*WHAT TO DO*. Among the entries below, only the lines starting at the one with "M217 846 205 863 167 898 176 885Z" and ending at the one with "M466 1136 513 1186 324 1364 276 1314Z", both included, are to be printed exactly.
# # #
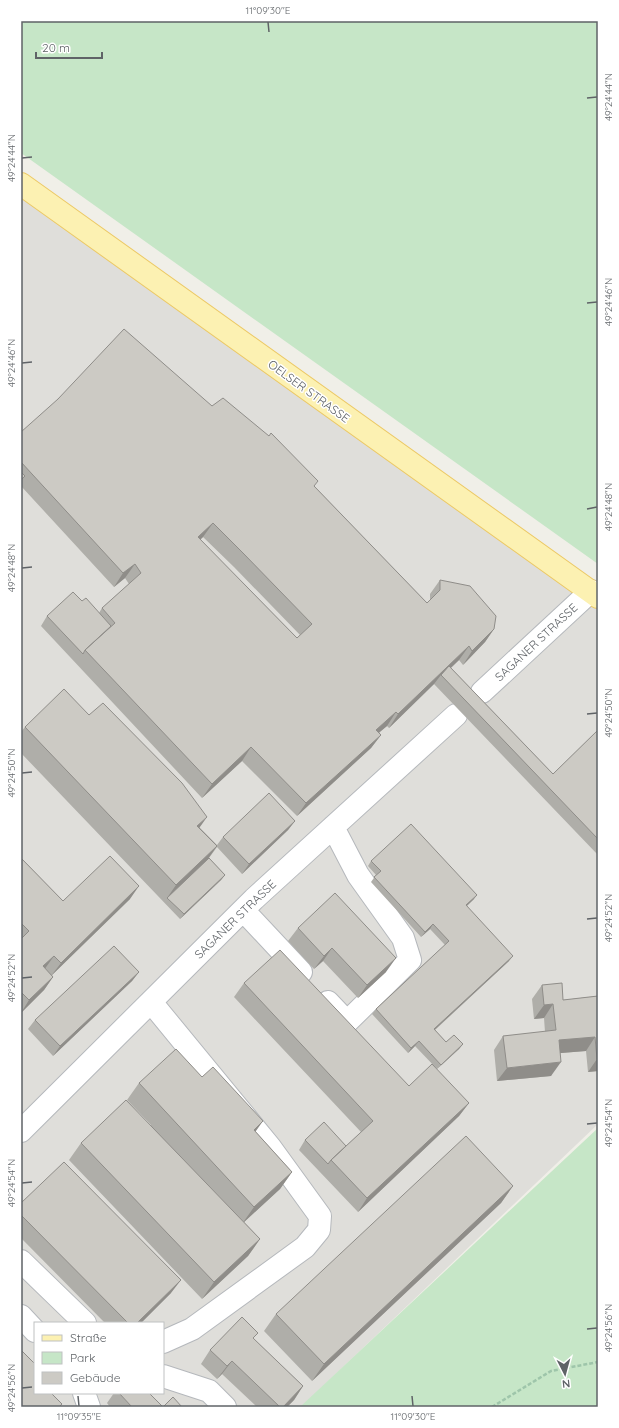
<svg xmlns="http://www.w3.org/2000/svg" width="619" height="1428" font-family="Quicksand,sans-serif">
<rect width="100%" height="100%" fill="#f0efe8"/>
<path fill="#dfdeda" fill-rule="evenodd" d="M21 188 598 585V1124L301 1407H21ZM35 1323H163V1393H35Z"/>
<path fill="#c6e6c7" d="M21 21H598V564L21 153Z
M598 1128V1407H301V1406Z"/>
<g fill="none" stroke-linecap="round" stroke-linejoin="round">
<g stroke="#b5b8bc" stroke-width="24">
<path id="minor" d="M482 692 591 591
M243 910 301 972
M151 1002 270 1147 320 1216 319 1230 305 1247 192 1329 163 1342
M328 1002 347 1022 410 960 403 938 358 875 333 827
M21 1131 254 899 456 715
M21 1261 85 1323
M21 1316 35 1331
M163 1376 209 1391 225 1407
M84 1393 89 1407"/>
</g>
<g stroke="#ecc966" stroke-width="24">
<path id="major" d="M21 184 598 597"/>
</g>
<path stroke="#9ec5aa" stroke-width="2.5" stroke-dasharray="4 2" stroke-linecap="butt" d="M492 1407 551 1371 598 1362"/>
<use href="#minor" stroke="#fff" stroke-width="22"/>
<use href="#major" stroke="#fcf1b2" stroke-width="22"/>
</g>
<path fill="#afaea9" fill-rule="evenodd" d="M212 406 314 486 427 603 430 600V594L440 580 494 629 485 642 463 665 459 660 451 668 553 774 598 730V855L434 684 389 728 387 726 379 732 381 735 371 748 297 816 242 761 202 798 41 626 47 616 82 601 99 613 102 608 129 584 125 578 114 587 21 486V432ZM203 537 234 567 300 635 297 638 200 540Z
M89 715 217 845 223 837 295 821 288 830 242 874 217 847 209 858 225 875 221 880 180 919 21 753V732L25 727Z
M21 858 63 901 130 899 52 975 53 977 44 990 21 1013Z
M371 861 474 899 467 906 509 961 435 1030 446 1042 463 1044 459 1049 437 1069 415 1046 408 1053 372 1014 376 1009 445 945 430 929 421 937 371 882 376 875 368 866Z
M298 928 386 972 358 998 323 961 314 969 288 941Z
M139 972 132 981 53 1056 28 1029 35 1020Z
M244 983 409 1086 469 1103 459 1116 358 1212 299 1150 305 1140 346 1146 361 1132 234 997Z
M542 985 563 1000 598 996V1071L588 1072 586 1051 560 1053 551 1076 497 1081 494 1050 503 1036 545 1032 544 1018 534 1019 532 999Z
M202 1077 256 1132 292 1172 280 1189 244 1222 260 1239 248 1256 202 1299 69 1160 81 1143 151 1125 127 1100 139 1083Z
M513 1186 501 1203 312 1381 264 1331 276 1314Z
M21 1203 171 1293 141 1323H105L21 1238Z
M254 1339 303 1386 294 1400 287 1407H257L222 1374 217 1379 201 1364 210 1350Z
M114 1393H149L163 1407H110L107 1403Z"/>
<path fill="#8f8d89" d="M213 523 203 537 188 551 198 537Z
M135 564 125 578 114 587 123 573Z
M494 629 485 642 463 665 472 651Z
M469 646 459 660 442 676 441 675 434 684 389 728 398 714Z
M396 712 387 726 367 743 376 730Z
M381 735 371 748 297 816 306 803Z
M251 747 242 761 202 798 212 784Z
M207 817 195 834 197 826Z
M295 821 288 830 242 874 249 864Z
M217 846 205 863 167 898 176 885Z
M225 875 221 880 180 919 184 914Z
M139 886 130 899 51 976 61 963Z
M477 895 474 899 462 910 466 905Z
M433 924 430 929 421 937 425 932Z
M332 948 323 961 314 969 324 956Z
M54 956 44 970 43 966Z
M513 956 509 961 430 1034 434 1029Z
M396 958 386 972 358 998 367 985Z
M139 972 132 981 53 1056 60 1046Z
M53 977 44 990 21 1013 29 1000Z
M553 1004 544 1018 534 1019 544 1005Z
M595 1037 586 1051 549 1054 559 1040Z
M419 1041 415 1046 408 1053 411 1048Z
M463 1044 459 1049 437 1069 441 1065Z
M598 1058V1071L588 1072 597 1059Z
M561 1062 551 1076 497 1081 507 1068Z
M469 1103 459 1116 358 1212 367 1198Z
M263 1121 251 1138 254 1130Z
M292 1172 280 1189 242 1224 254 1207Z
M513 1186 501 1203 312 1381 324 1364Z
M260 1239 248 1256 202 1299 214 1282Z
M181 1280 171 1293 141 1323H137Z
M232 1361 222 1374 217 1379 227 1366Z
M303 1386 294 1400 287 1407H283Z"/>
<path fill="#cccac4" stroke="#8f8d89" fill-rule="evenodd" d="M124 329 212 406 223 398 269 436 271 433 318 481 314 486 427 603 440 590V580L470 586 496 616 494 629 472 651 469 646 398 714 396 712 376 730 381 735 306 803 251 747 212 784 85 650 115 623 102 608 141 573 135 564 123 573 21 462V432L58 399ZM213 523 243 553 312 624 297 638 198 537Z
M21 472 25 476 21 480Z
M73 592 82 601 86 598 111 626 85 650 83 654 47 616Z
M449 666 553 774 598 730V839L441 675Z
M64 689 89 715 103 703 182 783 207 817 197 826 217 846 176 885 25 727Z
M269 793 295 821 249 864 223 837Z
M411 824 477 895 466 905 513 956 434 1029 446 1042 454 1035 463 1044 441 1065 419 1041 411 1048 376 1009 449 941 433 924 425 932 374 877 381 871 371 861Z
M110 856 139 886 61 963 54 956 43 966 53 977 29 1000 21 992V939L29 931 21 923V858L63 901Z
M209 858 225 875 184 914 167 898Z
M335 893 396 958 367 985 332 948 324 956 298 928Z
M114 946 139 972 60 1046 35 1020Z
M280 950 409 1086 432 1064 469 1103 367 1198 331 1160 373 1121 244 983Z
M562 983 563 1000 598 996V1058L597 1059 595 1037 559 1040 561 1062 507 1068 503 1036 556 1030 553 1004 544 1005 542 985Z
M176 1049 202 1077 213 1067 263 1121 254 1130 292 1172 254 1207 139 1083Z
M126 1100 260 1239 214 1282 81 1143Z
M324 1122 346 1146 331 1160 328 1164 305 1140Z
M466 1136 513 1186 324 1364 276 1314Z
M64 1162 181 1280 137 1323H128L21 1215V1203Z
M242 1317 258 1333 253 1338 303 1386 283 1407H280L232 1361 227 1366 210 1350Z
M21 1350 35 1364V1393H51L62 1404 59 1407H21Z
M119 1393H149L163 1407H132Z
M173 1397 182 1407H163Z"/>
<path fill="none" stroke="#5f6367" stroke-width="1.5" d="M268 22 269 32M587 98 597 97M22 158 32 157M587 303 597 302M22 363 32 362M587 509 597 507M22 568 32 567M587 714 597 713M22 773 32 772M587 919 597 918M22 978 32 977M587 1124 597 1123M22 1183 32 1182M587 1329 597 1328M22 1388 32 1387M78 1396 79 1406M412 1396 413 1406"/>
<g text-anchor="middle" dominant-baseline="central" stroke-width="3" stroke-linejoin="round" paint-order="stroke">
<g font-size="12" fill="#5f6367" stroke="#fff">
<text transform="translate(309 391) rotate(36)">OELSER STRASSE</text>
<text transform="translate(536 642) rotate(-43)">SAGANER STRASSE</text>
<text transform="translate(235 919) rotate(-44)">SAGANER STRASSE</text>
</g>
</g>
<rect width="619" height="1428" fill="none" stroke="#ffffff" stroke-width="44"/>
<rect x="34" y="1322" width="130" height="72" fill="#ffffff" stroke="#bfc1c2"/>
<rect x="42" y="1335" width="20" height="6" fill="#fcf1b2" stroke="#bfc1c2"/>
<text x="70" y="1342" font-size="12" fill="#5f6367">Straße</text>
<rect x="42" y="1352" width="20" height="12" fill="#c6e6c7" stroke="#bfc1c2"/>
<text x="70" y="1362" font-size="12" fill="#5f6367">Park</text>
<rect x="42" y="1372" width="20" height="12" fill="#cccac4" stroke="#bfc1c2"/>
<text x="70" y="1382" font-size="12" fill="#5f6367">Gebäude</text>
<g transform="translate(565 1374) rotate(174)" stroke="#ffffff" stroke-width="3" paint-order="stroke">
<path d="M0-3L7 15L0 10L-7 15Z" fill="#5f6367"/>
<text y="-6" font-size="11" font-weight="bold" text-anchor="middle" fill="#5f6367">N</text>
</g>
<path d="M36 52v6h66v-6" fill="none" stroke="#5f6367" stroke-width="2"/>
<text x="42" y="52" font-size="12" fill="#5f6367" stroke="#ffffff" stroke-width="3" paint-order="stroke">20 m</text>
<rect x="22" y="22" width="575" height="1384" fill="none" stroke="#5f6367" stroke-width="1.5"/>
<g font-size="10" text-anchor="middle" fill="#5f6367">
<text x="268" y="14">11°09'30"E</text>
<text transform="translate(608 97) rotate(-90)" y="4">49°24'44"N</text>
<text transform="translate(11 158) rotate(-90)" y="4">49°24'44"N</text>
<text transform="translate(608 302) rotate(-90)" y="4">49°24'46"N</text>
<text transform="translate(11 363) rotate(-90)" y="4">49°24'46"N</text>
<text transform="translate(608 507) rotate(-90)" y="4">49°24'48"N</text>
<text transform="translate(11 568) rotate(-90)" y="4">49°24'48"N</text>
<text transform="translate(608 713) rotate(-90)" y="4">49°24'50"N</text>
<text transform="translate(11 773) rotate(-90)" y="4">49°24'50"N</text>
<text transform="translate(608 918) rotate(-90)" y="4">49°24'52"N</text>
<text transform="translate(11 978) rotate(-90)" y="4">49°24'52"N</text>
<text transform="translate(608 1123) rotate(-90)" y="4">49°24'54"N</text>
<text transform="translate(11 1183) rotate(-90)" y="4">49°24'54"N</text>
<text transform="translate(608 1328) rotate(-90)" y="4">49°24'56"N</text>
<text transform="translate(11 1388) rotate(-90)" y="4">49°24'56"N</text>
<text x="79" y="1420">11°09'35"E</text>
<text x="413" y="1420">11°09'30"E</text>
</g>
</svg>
# # #
*YOUR RESPONSE*.
M217 846 205 863 167 898 176 885Z
M225 875 221 880 180 919 184 914Z
M139 886 130 899 51 976 61 963Z
M477 895 474 899 462 910 466 905Z
M433 924 430 929 421 937 425 932Z
M332 948 323 961 314 969 324 956Z
M54 956 44 970 43 966Z
M513 956 509 961 430 1034 434 1029Z
M396 958 386 972 358 998 367 985Z
M139 972 132 981 53 1056 60 1046Z
M53 977 44 990 21 1013 29 1000Z
M553 1004 544 1018 534 1019 544 1005Z
M595 1037 586 1051 549 1054 559 1040Z
M419 1041 415 1046 408 1053 411 1048Z
M463 1044 459 1049 437 1069 441 1065Z
M598 1058V1071L588 1072 597 1059Z
M561 1062 551 1076 497 1081 507 1068Z
M469 1103 459 1116 358 1212 367 1198Z
M263 1121 251 1138 254 1130Z
M292 1172 280 1189 242 1224 254 1207Z
M513 1186 501 1203 312 1381 324 1364Z
M260 1239 248 1256 202 1299 214 1282Z
M181 1280 171 1293 141 1323H137Z
M232 1361 222 1374 217 1379 227 1366Z
M303 1386 294 1400 287 1407H283Z"/>
<path fill="#cccac4" stroke="#8f8d89" fill-rule="evenodd" d="M124 329 212 406 223 398 269 436 271 433 318 481 314 486 427 603 440 590V580L470 586 496 616 494 629 472 651 469 646 398 714 396 712 376 730 381 735 306 803 251 747 212 784 85 650 115 623 102 608 141 573 135 564 123 573 21 462V432L58 399ZM213 523 243 553 312 624 297 638 198 537Z
M21 472 25 476 21 480Z
M73 592 82 601 86 598 111 626 85 650 83 654 47 616Z
M449 666 553 774 598 730V839L441 675Z
M64 689 89 715 103 703 182 783 207 817 197 826 217 846 176 885 25 727Z
M269 793 295 821 249 864 223 837Z
M411 824 477 895 466 905 513 956 434 1029 446 1042 454 1035 463 1044 441 1065 419 1041 411 1048 376 1009 449 941 433 924 425 932 374 877 381 871 371 861Z
M110 856 139 886 61 963 54 956 43 966 53 977 29 1000 21 992V939L29 931 21 923V858L63 901Z
M209 858 225 875 184 914 167 898Z
M335 893 396 958 367 985 332 948 324 956 298 928Z
M114 946 139 972 60 1046 35 1020Z
M280 950 409 1086 432 1064 469 1103 367 1198 331 1160 373 1121 244 983Z
M562 983 563 1000 598 996V1058L597 1059 595 1037 559 1040 561 1062 507 1068 503 1036 556 1030 553 1004 544 1005 542 985Z
M176 1049 202 1077 213 1067 263 1121 254 1130 292 1172 254 1207 139 1083Z
M126 1100 260 1239 214 1282 81 1143Z
M324 1122 346 1146 331 1160 328 1164 305 1140Z
M466 1136 513 1186 324 1364 276 1314Z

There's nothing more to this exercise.